ROME, 18 sept 2008 (AFP). « Rien n’est arbitré » en faveur de l’extension du bonus-malus à de nouvelles familles de produits, a déclaré jeudi le Premier ministre François Fillon, en marge d’un déplacement à Rome.

Le Premier ministre a également regretté « un peu de précipitation dans la communication » sur ce sujet. « Ce n’est pas très raisonnable », a-t-il estimé.

« Il n’y a pas d’arbitrage. Il n’y a aucune liste » pour l’extension du dispositif à de nouveaux produits, a indiqué M. Fillon à la presse dans l’avion qui l’amenait à Rome.

« Cela viendra quand on aura fini d’évaluer » l’impact d’une telle extension, a-t-il ajouté.

« S’il y a un bonus-malus à l’avenir, j’ai dit à Jean-Louis Borloo (le ministre du développement durable, ndlr) qu’il devrait être structurellement équilibré », a-t-il poursuivi.

A propos du bonus-malus en vigueur depuis le 1er janvier sur les voitures, M. Fillon a jugé qu’il s’agissait d’une « bonne expérience ».

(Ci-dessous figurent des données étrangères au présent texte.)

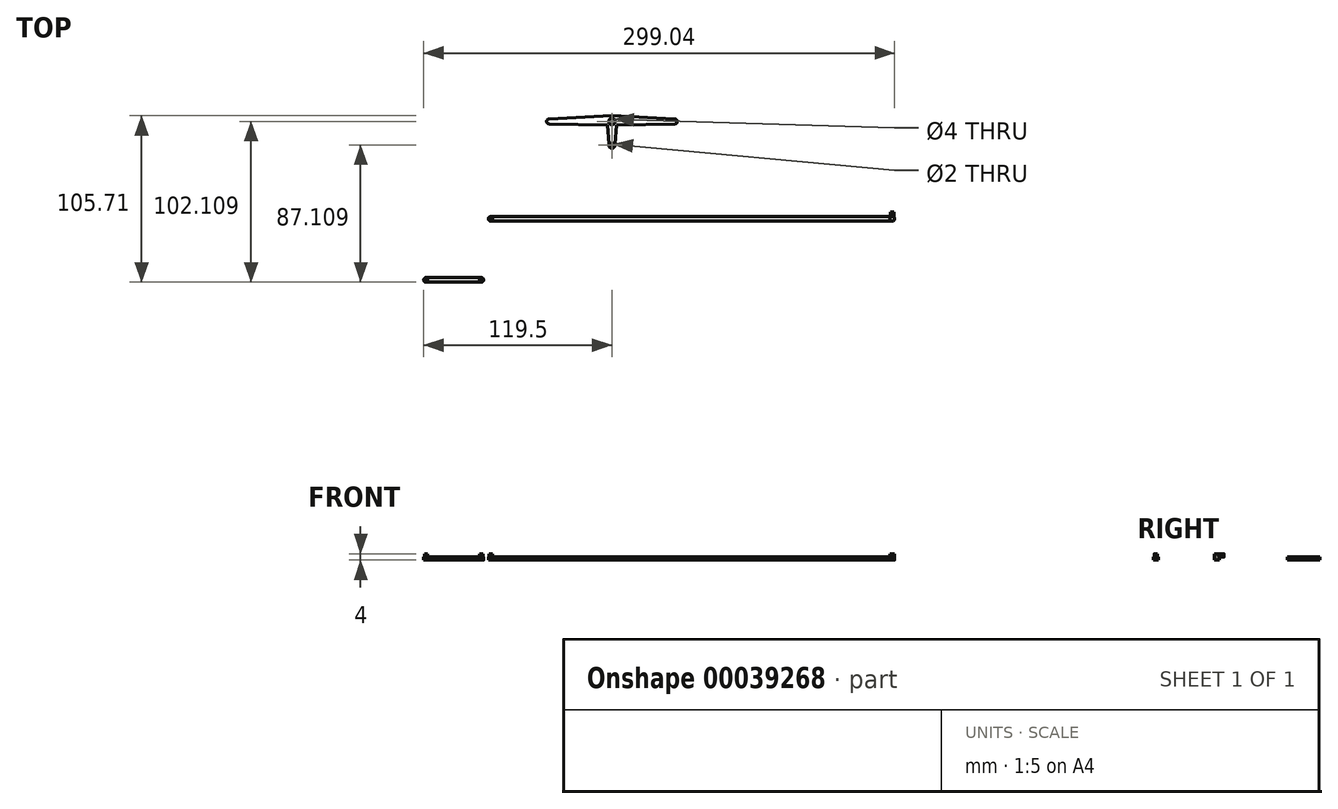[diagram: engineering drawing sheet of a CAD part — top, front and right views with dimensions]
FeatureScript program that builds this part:
annotation { "Feature Type Name" : "Feature", "Feature Type Description" : "" }
export const myFeature = defineFeature(function(context is Context, id is Id, definition is map)
    precondition{}
    {
        {
            var Q0;
            Q0=qCreatedBy(makeId("Top.planeOp"),FACE);
            var sketch = newSketch(context, id + "F0", { "sketchPlane" : qUnion([Q0])});
            skCircle(sketch, "E0", {"center": v(-58.59, -38.75) * mm, "radius": 1 * mm});
            skCircle(sketch, "E1", {"center": v(-58.59, -38.75) * mm, "radius": 1.48 * mm});
            skLineSegment(sketch, "E2", {"start": v(-58.59, -38.75) * mm, "end": v(-23.59, -38.75) * mm});
            skCircle(sketch, "E3", {"center": v(-23.59, -38.75) * mm, "radius": 1 * mm});
            skCircle(sketch, "E4", {"center": v(-23.59, -38.75) * mm, "radius": 1.48 * mm});
            skLineSegment(sketch, "E5", {"start": v(-58.58, -37.26) * mm, "end": v(-23.59, -37.26) * mm});
            skLineSegment(sketch, "E6", {"start": v(-58.37, -40.22) * mm, "end": v(-23.59, -40.23) * mm});
            skSolve(sketch);
        }
        {
            var Q0;
            Q0=makeQuery(id+"F0.imprint","IMPRINT",FACE,{"disambiguationData":[TD([[makeQuery(id+"F0.imprint","IMPRINT",EDGE,{"derivedFrom":sQuery(id+"F0.wireOp",EDGE,"E0")}),1.0]])]});
            var Q1;
            Q1=makeQuery(id+"F0.imprint","IMPRINT",FACE,{"disambiguationData":[TD([[makeQuery(id+"F0.imprint","IMPRINT",EDGE,{"derivedFrom":sQuery(id+"F0.wireOp",EDGE,"E3")}),1.0]])]});
            extrude(context, id + "F1", {"entities" : qUnion([Q0, Q1]), "depth" : 4 * mm});
        }
        {
            var Q0;
            {var subQ0=sQuery(id+"F0.wireOp",EDGE,"E5");Q0=makeQuery(id+"F0.imprint","IMPRINT",FACE,{"disambiguationData":[TD([[makeQuery(id+"F0.imprint","IMPRINT",EDGE,{"derivedFrom":subQ0}),-1.0]])]});}
            var Q1;
            {var subQ0=sQuery(id+"F0.wireOp",EDGE,"E6");Q1=makeQuery(id+"F0.imprint","IMPRINT",FACE,{"disambiguationData":[TD([[makeQuery(id+"F0.imprint","IMPRINT",EDGE,{"derivedFrom":subQ0}),1.0]])]});}
            var Q2;
            Q2=makeQuery(id+"F0.imprint","IMPRINT",FACE,{"disambiguationData":[TD([[makeQuery(id+"F0.imprint","IMPRINT",EDGE,{"derivedFrom":sQuery(id+"F0.wireOp",EDGE,"E3")}),-1.0]])]});
            var Q3;
            Q3=makeQuery(id+"F0.imprint","IMPRINT",FACE,{"disambiguationData":[TD([[makeQuery(id+"F0.imprint","IMPRINT",EDGE,{"derivedFrom":sQuery(id+"F0.wireOp",EDGE,"E0")}),-1.0]])]});
            extrude(context, id + "F2", {"entities" : qUnion([Q0, Q1, Q2, Q3]), "operationType" : NewBodyOperationType.ADD, "depth" : 2 * mm});
        }
        {
            var Q0;
            Q0=qCreatedBy(makeId("Top.planeOp"),FACE);
            var sketch = newSketch(context, id + "F3", { "sketchPlane" : qUnion([Q0])});
            skCircle(sketch, "E7", {"center": v(-17.52, 0) * mm, "radius": 1 * mm});
            skCircle(sketch, "E8", {"center": v(-17.52, 0) * mm, "radius": 1.48 * mm});
            skLineSegment(sketch, "E9", {"start": v(-17.52, 0) * mm, "end": v(237.48, 0) * mm});
            skCircle(sketch, "E10", {"center": v(237.48, 0) * mm, "radius": 1 * mm});
            skCircle(sketch, "E11", {"center": v(237.48, 0) * mm, "radius": 1.48 * mm});
            skLineSegment(sketch, "E12", {"start": v(-17.5, 1.48) * mm, "end": v(237.48, 1.48) * mm});
            skLineSegment(sketch, "E13", {"start": v(-17.3, -1.47) * mm, "end": v(237.48, -1.49) * mm});
            skSolve(sketch);
        }
        {
            var Q0;
            Q0=makeQuery(id+"F3.imprint","IMPRINT",FACE,{"disambiguationData":[TD([[makeQuery(id+"F3.imprint","IMPRINT",EDGE,{"derivedFrom":sQuery(id+"F3.wireOp",EDGE,"E7")}),1.0]])]});
            var Q1;
            Q1=makeQuery(id+"F3.imprint","IMPRINT",FACE,{"disambiguationData":[TD([[makeQuery(id+"F3.imprint","IMPRINT",EDGE,{"derivedFrom":sQuery(id+"F3.wireOp",EDGE,"E10")}),-1.0]])]});
            var Q2;
            Q2=makeQuery(id+"F3.imprint","IMPRINT",FACE,{"disambiguationData":[TD([[makeQuery(id+"F3.imprint","IMPRINT",EDGE,{"derivedFrom":sQuery(id+"F3.wireOp",EDGE,"E10")}),1.0]])]});
            extrude(context, id + "F4", {"entities" : qUnion([Q0, Q1, Q2]), "depth" : 4 * mm});
        }
        {
            var Q0;
            {var subQ0=sQuery(id+"F3.wireOp",EDGE,"E12");Q0=makeQuery(id+"F3.imprint","IMPRINT",FACE,{"disambiguationData":[TD([[makeQuery(id+"F3.imprint","IMPRINT",EDGE,{"derivedFrom":subQ0}),-1.0]])]});}
            var Q1;
            {var subQ0=sQuery(id+"F3.wireOp",EDGE,"E13");Q1=makeQuery(id+"F3.imprint","IMPRINT",FACE,{"disambiguationData":[TD([[makeQuery(id+"F3.imprint","IMPRINT",EDGE,{"derivedFrom":subQ0}),1.0]])]});}
            var Q2;
            Q2=makeQuery(id+"F3.imprint","IMPRINT",FACE,{"disambiguationData":[TD([[makeQuery(id+"F3.imprint","IMPRINT",EDGE,{"derivedFrom":sQuery(id+"F3.wireOp",EDGE,"E7")}),-1.0]])]});
            extrude(context, id + "F5", {"entities" : qUnion([Q0, Q1, Q2]), "operationType" : NewBodyOperationType.ADD, "depth" : 2 * mm});
        }
        {
            var Q0;
            Q0=makeQuery(id+"F5.opExtrude","SWEPT_FACE",FACE,{"disambiguationData":[OSD([sQuery(id+"F3.wireOp",EDGE,"E12")])]});
            var sketch = newSketch(context, id + "F6", { "sketchPlane" : qUnion([Q0])});
            skLineSegment(sketch, "E14", {"start": v(-237.48, 2) * mm, "end": v(-237.48, 3) * mm});
            skCircle(sketch, "E15", {"center": v(-237.48, 3) * mm, "radius": 1 * mm});
            skSolve(sketch);
        }
        {
            var Q0;
            Q0=makeQuery(id+"F6.imprint","IMPRINT",FACE,{"disambiguationData":[TD([[makeQuery(id+"F6.imprint","IMPRINT",EDGE,{"derivedFrom":sQuery(id+"F6.wireOp",EDGE,"E15")}),1.0]])]});
            extrude(context, id + "F7", {"entities" : qUnion([Q0]), "operationType" : NewBodyOperationType.ADD, "oppositeDirection" : true, "depth" : 2 * mm});
        }
        {
            var Q0;
            Q0=makeQuery(id+"F7.opExtrude","CAP_FACE",FACE,{"disambiguationData":[OSD([sQuery(id+"F6.wireOp",EDGE,"E15")])],"isStart":true});
            extrude(context, id + "F8", {"entities" : qUnion([Q0]), "operationType" : NewBodyOperationType.ADD, "depth" : 3 * mm});
        }
        {
            var Q0;
            Q0=qCreatedBy(makeId("Top.planeOp"),FACE);
            var sketch = newSketch(context, id + "F9", { "sketchPlane" : qUnion([Q0])});
            skCircle(sketch, "E16", {"center": v(59.43, 46.88) * mm, "radius": 1 * mm});
            skCircle(sketch, "E17", {"center": v(59.43, 46.88) * mm, "radius": 2 * mm});
            skLineSegment(sketch, "E18", {"start": v(59.43, 46.88) * mm, "end": v(59.43, 61.88) * mm});
            skCircle(sketch, "E19", {"center": v(59.43, 61.88) * mm, "radius": 2 * mm});
            skLineSegment(sketch, "E20", {"start": v(59.43, 61.88) * mm, "end": v(99.43, 61.88) * mm});
            skLineSegment(sketch, "E21", {"start": v(59.43, 61.88) * mm, "end": v(19.43, 61.88) * mm});
            skCircle(sketch, "E22", {"center": v(59.43, 61.88) * mm, "radius": 3.6 * mm});
            skLineSegment(sketch, "E23", {"start": v(57.53, 47.5) * mm, "end": v(56.57, 59.69) * mm});
            skLineSegment(sketch, "E24", {"start": v(61.33, 47.5) * mm, "end": v(62.29, 59.69) * mm});
            skCircle(sketch, "E25", {"center": v(19.43, 61.88) * mm, "radius": 1.5 * mm});
            skCircle(sketch, "E26", {"center": v(99.43, 61.88) * mm, "radius": 1.5 * mm});
            skLineSegment(sketch, "E27", {"start": v(62.29, 59.69) * mm, "end": v(99.46, 60.38) * mm});
            skLineSegment(sketch, "E28", {"start": v(99.26, 63.37) * mm, "end": v(59.43, 65.48) * mm});
            skLineSegment(sketch, "E29", {"start": v(59.43, 65.48) * mm, "end": v(19.35, 63.38) * mm});
            skLineSegment(sketch, "E30", {"start": v(56.57, 59.69) * mm, "end": v(19.4, 60.38) * mm});
            skSolve(sketch);
        }
        {
            var Q0;
            {var subQ3=sQuery(id+"F9.wireOp",EDGE,"E26");var subQ5=sQuery(id+"F9.wireOp",EDGE,"E20");var subQ6=makeQuery(id+"F9.imprint","INTERSECT",VERTEX,{"derivedFrom":[subQ5,subQ3]});Q0=makeQuery(id+"F9.imprint","IMPRINT",FACE,{"disambiguationData":[TD([[makeQuery(id+"F9.imprint","IMPRINT",EDGE,{"disambiguationData":[TD([[subQ6,1.0]])],"derivedFrom":subQ5}),1.0]])]});}
            var Q1;
            {var subQ0=sQuery(id+"F9.wireOp",EDGE,"E27");Q1=makeQuery(id+"F9.imprint","IMPRINT",FACE,{"disambiguationData":[TD([[makeQuery(id+"F9.imprint","IMPRINT",EDGE,{"derivedFrom":subQ0}),1.0]])]});}
            var Q2;
            {var subQ0=sQuery(id+"F9.wireOp",EDGE,"E26");var subQ1=makeQuery(id+"F9.imprint","INTERSECT",VERTEX,{"derivedFrom":[subQ0,sQuery(id+"F9.wireOp",EDGE,"E28")]});Q2=makeQuery(id+"F9.imprint","IMPRINT",FACE,{"disambiguationData":[TD([[makeQuery(id+"F9.imprint","IMPRINT",EDGE,{"disambiguationData":[TD([[subQ1,-1.0]])],"derivedFrom":subQ0}),1.0]])]});}
            var Q3;
            {var subQ6=sQuery(id+"F9.wireOp",EDGE,"E19");var subQ9=sQuery(id+"F9.wireOp",EDGE,"E21");var subQ10=makeQuery(id+"F9.imprint","INTERSECT",VERTEX,{"derivedFrom":[subQ6,subQ9]});Q3=makeQuery(id+"F9.imprint","IMPRINT",FACE,{"disambiguationData":[TD([[makeQuery(id+"F9.imprint","IMPRINT",EDGE,{"disambiguationData":[TD([[subQ10,1.0]])],"derivedFrom":subQ6}),-1.0]])]});}
            var Q4;
            {var subQ0=sQuery(id+"F9.wireOp",EDGE,"E22");var subQ4=sQuery(id+"F9.wireOp",EDGE,"E18");var subQ7=makeQuery(id+"F9.imprint","INTERSECT",VERTEX,{"derivedFrom":[subQ4,subQ0]});Q4=makeQuery(id+"F9.imprint","IMPRINT",FACE,{"disambiguationData":[TD([[makeQuery(id+"F9.imprint","IMPRINT",EDGE,{"disambiguationData":[TD([[subQ7,-1.0]])],"derivedFrom":subQ4}),-1.0]])]});}
            var Q5;
            {var subQ0=sQuery(id+"F9.wireOp",EDGE,"E22");var subQ1=sQuery(id+"F9.wireOp",EDGE,"E18");var subQ2=makeQuery(id+"F9.imprint","INTERSECT",VERTEX,{"derivedFrom":[subQ1,subQ0]});Q5=makeQuery(id+"F9.imprint","IMPRINT",FACE,{"disambiguationData":[TD([[makeQuery(id+"F9.imprint","IMPRINT",EDGE,{"disambiguationData":[TD([[subQ2,-1.0]])],"derivedFrom":subQ1}),1.0]])]});}
            var Q6;
            {var subQ0=sQuery(id+"F9.wireOp",EDGE,"E24");Q6=makeQuery(id+"F9.imprint","IMPRINT",FACE,{"disambiguationData":[TD([[makeQuery(id+"F9.imprint","IMPRINT",EDGE,{"derivedFrom":subQ0}),1.0]])]});}
            var Q7;
            {var subQ0=sQuery(id+"F9.wireOp",EDGE,"E23");Q7=makeQuery(id+"F9.imprint","IMPRINT",FACE,{"disambiguationData":[TD([[makeQuery(id+"F9.imprint","IMPRINT",EDGE,{"derivedFrom":subQ0}),-1.0]])]});}
            var Q8;
            Q8=makeQuery(id+"F9.imprint","IMPRINT",FACE,{"disambiguationData":[TD([[makeQuery(id+"F9.imprint","IMPRINT",EDGE,{"derivedFrom":sQuery(id+"F9.wireOp",EDGE,"E16")}),-1.0]])]});
            var Q9;
            {var subQ1=sQuery(id+"F9.wireOp",EDGE,"E21");var subQ5=sQuery(id+"F9.wireOp",EDGE,"E25");var subQ7=makeQuery(id+"F9.imprint","INTERSECT",VERTEX,{"derivedFrom":[subQ1,subQ5]});Q9=makeQuery(id+"F9.imprint","IMPRINT",FACE,{"disambiguationData":[TD([[makeQuery(id+"F9.imprint","IMPRINT",EDGE,{"disambiguationData":[TD([[subQ7,1.0]])],"derivedFrom":subQ1}),-1.0]])]});}
            var Q10;
            {var subQ3=sQuery(id+"F9.wireOp",EDGE,"E30");Q10=makeQuery(id+"F9.imprint","IMPRINT",FACE,{"disambiguationData":[TD([[makeQuery(id+"F9.imprint","IMPRINT",EDGE,{"derivedFrom":subQ3}),-1.0]])]});}
            var Q11;
            {var subQ0=sQuery(id+"F9.wireOp",EDGE,"E25");var subQ3=makeQuery(id+"F9.imprint","INTERSECT",VERTEX,{"derivedFrom":[subQ0,sQuery(id+"F9.wireOp",EDGE,"E29")]});Q11=makeQuery(id+"F9.imprint","IMPRINT",FACE,{"disambiguationData":[TD([[makeQuery(id+"F9.imprint","IMPRINT",EDGE,{"disambiguationData":[TD([[subQ3,1.0]])],"derivedFrom":subQ0}),1.0]])]});}
            extrude(context, id + "F10", {"entities" : qUnion([Q0, Q1, Q2, Q3, Q4, Q5, Q6, Q7, Q8, Q9, Q10, Q11]), "depth" : 2 * mm});
        }
    });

« Le bonus-malus automobile, c’est très bien. Ce n’est pas une taxe, plutôt une subvention. On est en train d’en évaluer les impacts », a-t-il indiqué, laissant entendre qu’il faudrait le faire évoluer ultérieurement en déplaçant le curseur.

Actuellement, les voitures qui émettent moins de 130 grammes de CO2/km bénéficient du bonus et au-delà de 160 gr sont soumises à un malus.

M. Borloo entend étendre ce dispositif, qui vise à encourager la production et la consommation de produits vertueux et énergétiquement sobres, à de nouvelles familles de produits dont la liste n’a pas été arrêtée.

Le ministre espérait mercredi lancer le premier bonus-malus d’ici la fin de l’année ou début 2009.